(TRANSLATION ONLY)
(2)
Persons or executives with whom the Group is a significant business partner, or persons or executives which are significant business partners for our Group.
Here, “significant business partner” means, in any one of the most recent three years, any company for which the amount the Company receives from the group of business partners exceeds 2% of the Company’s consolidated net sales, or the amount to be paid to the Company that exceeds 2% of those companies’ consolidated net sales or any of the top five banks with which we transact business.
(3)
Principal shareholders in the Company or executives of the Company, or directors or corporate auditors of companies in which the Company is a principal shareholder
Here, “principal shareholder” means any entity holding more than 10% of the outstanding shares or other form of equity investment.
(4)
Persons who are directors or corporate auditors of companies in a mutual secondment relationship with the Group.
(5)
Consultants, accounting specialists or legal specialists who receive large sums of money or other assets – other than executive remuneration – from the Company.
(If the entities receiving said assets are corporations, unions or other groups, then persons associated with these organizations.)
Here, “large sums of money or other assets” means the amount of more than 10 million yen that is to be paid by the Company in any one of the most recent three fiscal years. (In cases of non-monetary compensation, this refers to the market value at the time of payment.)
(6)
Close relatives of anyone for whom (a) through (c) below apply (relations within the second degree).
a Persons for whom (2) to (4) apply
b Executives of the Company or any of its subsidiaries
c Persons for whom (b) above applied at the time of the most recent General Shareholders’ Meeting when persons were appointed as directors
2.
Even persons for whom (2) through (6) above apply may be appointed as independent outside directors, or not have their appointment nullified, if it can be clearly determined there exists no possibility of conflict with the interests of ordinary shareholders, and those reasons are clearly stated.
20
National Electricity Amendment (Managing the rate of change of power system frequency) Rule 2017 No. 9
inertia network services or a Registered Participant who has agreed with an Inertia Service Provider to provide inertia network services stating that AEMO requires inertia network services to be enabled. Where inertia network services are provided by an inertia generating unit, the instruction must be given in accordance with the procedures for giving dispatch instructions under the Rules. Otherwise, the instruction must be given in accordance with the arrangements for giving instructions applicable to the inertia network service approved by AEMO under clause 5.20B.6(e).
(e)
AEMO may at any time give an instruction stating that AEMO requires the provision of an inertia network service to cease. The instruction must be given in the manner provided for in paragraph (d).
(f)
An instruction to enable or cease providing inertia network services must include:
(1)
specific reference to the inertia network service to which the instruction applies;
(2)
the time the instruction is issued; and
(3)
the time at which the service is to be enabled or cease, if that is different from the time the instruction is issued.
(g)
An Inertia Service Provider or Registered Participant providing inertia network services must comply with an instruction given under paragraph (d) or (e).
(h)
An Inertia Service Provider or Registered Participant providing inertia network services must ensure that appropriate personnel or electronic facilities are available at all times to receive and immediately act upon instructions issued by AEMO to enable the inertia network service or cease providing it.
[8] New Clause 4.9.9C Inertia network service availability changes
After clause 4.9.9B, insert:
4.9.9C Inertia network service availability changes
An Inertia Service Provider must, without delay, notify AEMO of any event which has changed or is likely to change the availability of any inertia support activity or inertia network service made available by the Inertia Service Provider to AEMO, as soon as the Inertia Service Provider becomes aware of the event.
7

☆ ☆ ☆ ☆ ☆

> _TASK DESCRIPTION_
Transcribe each line of the data exactly, skipping none.

> _TASK SOLUTION_
(TRANSLATION ONLY)
(2)
Persons or executives with whom the Group is a significant business partner, or persons or executives which are significant business partners for our Group.
Here, “significant business partner” means, in any one of the most recent three years, any company for which the amount the Company receives from the group of business partners exceeds 2% of the Company’s consolidated net sales, or the amount to be paid to the Company that exceeds 2% of those companies’ consolidated net sales or any of the top five banks with which we transact business.
(3)
Principal shareholders in the Company or executives of the Company, or directors or corporate auditors of companies in which the Company is a principal shareholder
Here, “principal shareholder” means any entity holding more than 10% of the outstanding shares or other form of equity investment.
(4)
Persons who are directors or corporate auditors of companies in a mutual secondment relationship with the Group.
(5)
Consultants, accounting specialists or legal specialists who receive large sums of money or other assets – other than executive remuneration – from the Company.
(If the entities receiving said assets are corporations, unions or other groups, then persons associated with these organizations.)
Here, “large sums of money or other assets” means the amount of more than 10 million yen that is to be paid by the Company in any one of the most recent three fiscal years. (In cases of non-monetary compensation, this refers to the market value at the time of payment.)
(6)
Close relatives of anyone for whom (a) through (c) below apply (relations within the second degree).
a Persons for whom (2) to (4) apply
b Executives of the Company or any of its subsidiaries
c Persons for whom (b) above applied at the time of the most recent General Shareholders’ Meeting when persons were appointed as directors
2.
Even persons for whom (2) through (6) above apply may be appointed as independent outside directors, or not have their appointment nullified, if it can be clearly determined there exists no possibility of conflict with the interests of ordinary shareholders, and those reasons are clearly stated.
20
National Electricity Amendment (Managing the rate of change of power system frequency) Rule 2017 No. 9
inertia network services or a Registered Participant who has agreed with an Inertia Service Provider to provide inertia network services stating that AEMO requires inertia network services to be enabled. Where inertia network services are provided by an inertia generating unit, the instruction must be given in accordance with the procedures for giving dispatch instructions under the Rules. Otherwise, the instruction must be given in accordance with the arrangements for giving instructions applicable to the inertia network service approved by AEMO under clause 5.20B.6(e).
(e)
AEMO may at any time give an instruction stating that AEMO requires the provision of an inertia network service to cease. The instruction must be given in the manner provided for in paragraph (d).
(f)
An instruction to enable or cease providing inertia network services must include:
(1)
specific reference to the inertia network service to which the instruction applies;
(2)
the time the instruction is issued; and
(3)
the time at which the service is to be enabled or cease, if that is different from the time the instruction is issued.
(g)
An Inertia Service Provider or Registered Participant providing inertia network services must comply with an instruction given under paragraph (d) or (e).
(h)
An Inertia Service Provider or Registered Participant providing inertia network services must ensure that appropriate personnel or electronic facilities are available at all times to receive and immediately act upon instructions issued by AEMO to enable the inertia network service or cease providing it.
[8] New Clause 4.9.9C Inertia network service availability changes
After clause 4.9.9B, insert:
4.9.9C Inertia network service availability changes
An Inertia Service Provider must, without delay, notify AEMO of any event which has changed or is likely to change the availability of any inertia support activity or inertia network service made available by the Inertia Service Provider to AEMO, as soon as the Inertia Service Provider becomes aware of the event.
7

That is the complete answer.